Street Roots is not a charity, but instead a method of work to earn an income. Why is a homeless person that works held to higher standards? We believe it's because people don't have a home. By default, drinking beer or wine is illegal. Does that make someone not worthy of working? We don't think so.

Street Roots vendors and people experiencing homelessness deal with the realities of the streets every day of their lives. Often times that means being exposed to hard drugs like crack cocaine or heroin. It's not hard to find.

At Street Roots, we call it living on both sides of the gun. On one side are the drug dealers and the drugs themselves, and on the other side are inhumane laws targeting homeless folks.

We tend to believe that if a vendor is using after selling Street Roots, it's better than the alternative. They are not stealing from anyone to get their fix and they don't have to hustle anything other than paper to be on the up and up.

It may seem twisted, but we would rather be able to engage a vendor who is using on a day-to-day basis than have that person be shoplifting or breaking into somebody's car to get money for a fix.  (Such stories were highlighted in Tye Doudy's award winning column called Addict's Almanac that ran in Street Roots in 2008.)

The person dealing with a hardcore addiction has the opportunity to be influenced by other vendors and staff in a positive way, while having to maintain the discipline of selling the newspaper.

We also encourage people to deal with their feelings and emotions by expressing themselves through art, poetry and opinion pieces in the paper. We also engage folks on the resources that do exist for help. It's more or less a harm reduction approach.

Do we always get it right? No. One Street Roots vendor and dear friend died of a heroin overdose in our doorway. Did we enable that person or not do enough? Should we have not allowed him to sell papers? It weighs on our minds.
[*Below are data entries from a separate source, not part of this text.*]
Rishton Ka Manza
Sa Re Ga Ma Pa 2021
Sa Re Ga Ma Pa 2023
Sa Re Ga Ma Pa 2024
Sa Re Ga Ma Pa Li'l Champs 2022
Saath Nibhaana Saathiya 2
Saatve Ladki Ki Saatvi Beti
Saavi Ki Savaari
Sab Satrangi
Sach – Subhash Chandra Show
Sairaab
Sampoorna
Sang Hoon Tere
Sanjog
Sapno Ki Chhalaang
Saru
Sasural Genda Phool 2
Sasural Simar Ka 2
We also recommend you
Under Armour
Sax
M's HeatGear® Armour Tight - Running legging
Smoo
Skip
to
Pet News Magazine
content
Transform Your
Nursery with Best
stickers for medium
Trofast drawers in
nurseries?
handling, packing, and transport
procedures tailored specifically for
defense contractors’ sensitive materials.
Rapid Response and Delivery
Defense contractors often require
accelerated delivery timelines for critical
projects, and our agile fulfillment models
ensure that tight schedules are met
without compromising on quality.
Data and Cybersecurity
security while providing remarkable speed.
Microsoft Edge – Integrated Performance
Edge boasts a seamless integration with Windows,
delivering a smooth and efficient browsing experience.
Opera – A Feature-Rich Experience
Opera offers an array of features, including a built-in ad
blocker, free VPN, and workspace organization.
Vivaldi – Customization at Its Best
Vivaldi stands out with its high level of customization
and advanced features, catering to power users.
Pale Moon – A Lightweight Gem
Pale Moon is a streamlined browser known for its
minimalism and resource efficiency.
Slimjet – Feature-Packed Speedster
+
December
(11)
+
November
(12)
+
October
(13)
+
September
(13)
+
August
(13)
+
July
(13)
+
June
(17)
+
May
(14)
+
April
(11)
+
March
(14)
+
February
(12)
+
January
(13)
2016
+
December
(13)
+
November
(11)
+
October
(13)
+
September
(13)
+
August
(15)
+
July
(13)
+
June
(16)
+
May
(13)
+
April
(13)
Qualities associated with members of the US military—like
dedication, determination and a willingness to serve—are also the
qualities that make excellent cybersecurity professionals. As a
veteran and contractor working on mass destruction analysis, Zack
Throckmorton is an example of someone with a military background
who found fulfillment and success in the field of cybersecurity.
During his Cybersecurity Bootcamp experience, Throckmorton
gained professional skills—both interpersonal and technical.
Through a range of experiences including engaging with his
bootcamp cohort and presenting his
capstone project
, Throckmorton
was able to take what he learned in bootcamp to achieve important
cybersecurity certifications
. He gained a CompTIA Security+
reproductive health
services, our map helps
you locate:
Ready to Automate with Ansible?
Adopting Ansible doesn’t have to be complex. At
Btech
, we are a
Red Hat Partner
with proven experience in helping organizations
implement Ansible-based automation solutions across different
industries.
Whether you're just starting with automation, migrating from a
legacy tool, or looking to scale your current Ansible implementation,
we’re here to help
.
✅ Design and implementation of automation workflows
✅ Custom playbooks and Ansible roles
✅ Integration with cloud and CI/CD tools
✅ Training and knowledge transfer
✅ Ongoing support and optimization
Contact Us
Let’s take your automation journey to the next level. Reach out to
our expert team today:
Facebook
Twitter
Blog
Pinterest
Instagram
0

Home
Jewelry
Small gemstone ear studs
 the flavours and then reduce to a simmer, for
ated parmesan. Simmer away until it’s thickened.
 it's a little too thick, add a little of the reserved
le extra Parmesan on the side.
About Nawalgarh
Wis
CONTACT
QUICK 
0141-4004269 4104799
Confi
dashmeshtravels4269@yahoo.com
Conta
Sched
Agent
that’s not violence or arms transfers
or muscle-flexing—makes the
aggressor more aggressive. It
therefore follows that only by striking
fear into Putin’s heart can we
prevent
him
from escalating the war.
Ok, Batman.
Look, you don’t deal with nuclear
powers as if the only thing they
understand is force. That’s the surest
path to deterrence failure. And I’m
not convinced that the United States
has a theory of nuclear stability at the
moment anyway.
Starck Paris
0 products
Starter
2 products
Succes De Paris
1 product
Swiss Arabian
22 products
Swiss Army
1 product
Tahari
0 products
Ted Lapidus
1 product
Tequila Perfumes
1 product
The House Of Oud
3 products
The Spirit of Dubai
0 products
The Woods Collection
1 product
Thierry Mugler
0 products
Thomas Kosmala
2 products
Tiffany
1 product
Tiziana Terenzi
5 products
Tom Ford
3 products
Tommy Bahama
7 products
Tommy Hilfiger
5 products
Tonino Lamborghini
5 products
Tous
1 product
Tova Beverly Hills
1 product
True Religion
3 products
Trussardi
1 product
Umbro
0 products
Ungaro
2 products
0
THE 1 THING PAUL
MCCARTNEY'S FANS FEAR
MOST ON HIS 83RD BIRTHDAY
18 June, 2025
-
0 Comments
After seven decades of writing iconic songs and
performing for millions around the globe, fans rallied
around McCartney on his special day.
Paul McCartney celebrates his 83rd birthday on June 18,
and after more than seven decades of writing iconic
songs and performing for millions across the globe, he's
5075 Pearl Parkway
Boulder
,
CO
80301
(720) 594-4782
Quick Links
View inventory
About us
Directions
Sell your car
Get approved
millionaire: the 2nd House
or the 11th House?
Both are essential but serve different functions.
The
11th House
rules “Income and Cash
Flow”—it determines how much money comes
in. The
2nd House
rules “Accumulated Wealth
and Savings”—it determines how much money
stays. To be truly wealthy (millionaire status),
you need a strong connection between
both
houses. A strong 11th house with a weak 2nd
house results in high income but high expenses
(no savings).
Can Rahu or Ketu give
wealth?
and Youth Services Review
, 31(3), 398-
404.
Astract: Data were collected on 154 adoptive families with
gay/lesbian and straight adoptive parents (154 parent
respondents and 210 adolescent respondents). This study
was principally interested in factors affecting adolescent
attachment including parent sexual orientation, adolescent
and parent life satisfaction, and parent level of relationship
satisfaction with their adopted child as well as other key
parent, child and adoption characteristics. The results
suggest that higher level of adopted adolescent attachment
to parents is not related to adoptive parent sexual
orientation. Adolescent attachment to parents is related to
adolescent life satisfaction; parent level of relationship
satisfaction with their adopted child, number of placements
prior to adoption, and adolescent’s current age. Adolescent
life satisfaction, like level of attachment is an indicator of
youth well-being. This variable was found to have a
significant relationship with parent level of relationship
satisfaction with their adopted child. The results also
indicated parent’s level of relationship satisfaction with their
On the flipside, dozens of vendors have gone from using to getting clean and sober while with the newspaper and with the help of our friends in the region.

What we do know is that the vast majority of our vendors use the money made from selling Street Roots to better their lives.

A handful of vendors with either criminal and/or eviction records pool their money every week for hotel rooms. Some use the money to buy organic food they can't find at many services. Some buy bike trailers and adequate camping gear. Others use the money to supplement medical costs or to rent a studio apartment.

So, are we honest with the public at Street Roots about drugs and alcohol? We believe so.

For every person dealing with an addiction on the streets it's a different road. For some people it takes a day to climb up the mountain, for others a week or month or possibly even a lifetime.

At the end of the day, without an adequate health care system, a supportive social network and ultimately a will to live, it's all for naught. Street Roots does its best and can never in good faith turn our backs on those who may be walking a thin red line.

It's a conversation that must continue.